→ **Exercises to complete**:
1/ Answer these questions from the text about the album Shpritsz, one line each:
(a) How many weeks did the album stay on the Dutch album chart?
(b) Which company re-released the album on CD in 2000?
(c) What was the peak position of "Saturday Night" in the Dutch Top 50?
2/ Continue the text about the album Shpritsz from its final sentence.

Top of Document segment

Shpritsz (the name derives from a colloquial German word for "syringe") is the second studio album by Dutch rock and roll and blues group Herman Brood & His Wild Romance. The album produced two singles. The first, "Rock & Roll Junkie," did not chart. The second, "Saturday Night," charted in Europe and the United States. On the Dutch album chart, the album reached #8 on 3 June 1978, and stayed on the chart for 28 weeks. It was certified gold in 1978, and platinum in 1980.

Shpritsz was re-released on CD in 2000 by RCA/Ariola. In a 2008 poll by Muziekkrant OOR, the leading Dutch music magazine, Shpritsz was voted the fourth-best Dutch album of all time.

Track listing

Singles
"Rock & Roll Junkie" was released (with "Street" on the B-side), but never charted. "Saturday Night" was released as a single (with "Phony" and "Pop" on the B-side); it peaked at #17 in the Dutch Top 50 on 16 September 1978, and was on the charts for eleven weeks.

Bottom of Document segment
Top of Given data

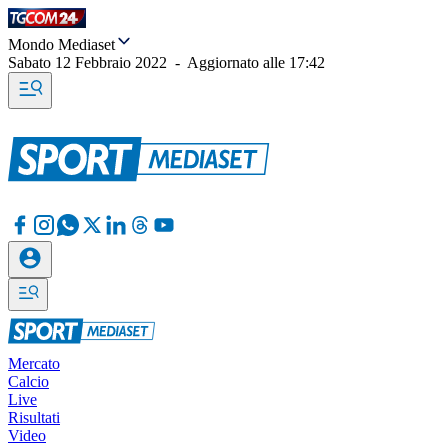
Mondo Mediaset
Sabato 12 Febbraio 2022
-
Aggiornato alle
17:42
Mercato
Calcio
Live
Risultati
Video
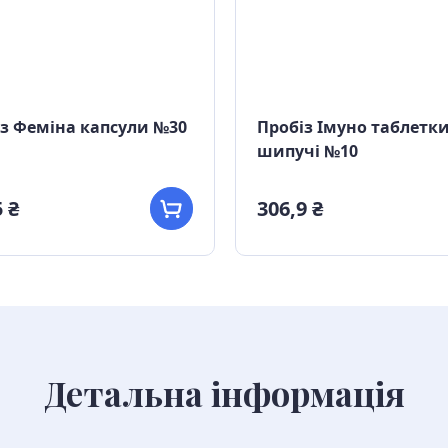
з Феміна капсули №30
Пробіз Імуно таблетк
шипучі №10
 ₴
306,9 ₴
Детальна інформація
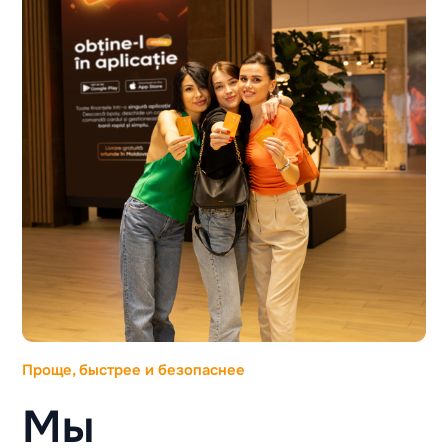
Проще, быстрее и безопаснее
Мы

Bottom of Given data

→ **Task-by-task outputs**:
1/
(a) 28 weeks
(b) RCA/Ariola
(c) #17

2/
In the United States, "Saturday Night" was released as a single in 1979, and rose to #35 in the Billboard Hot 100; the single is referred to in the Billboard charts as "Saturdaynight."

Personnel
Herman Brood and his Wild Romance
 Herman Brood – piano, keyboards, vocals
 Dany Lademacher – guitar
 Freddy Cavalli – bass
 Cees "Ani" Meerman – drums
 Bertus Borgers – saxophone
with:
 Dee Dee Dekkers, Josee van Iersel – vocals
 Robert Jan Stips – "synthetic panic" synthesizer on "Saturday Night"
 Floor Van Zutphen, Monica Tjen A Kwoei – female vocals
 Bert Jansen - blues harp on "Hit" and "Pain"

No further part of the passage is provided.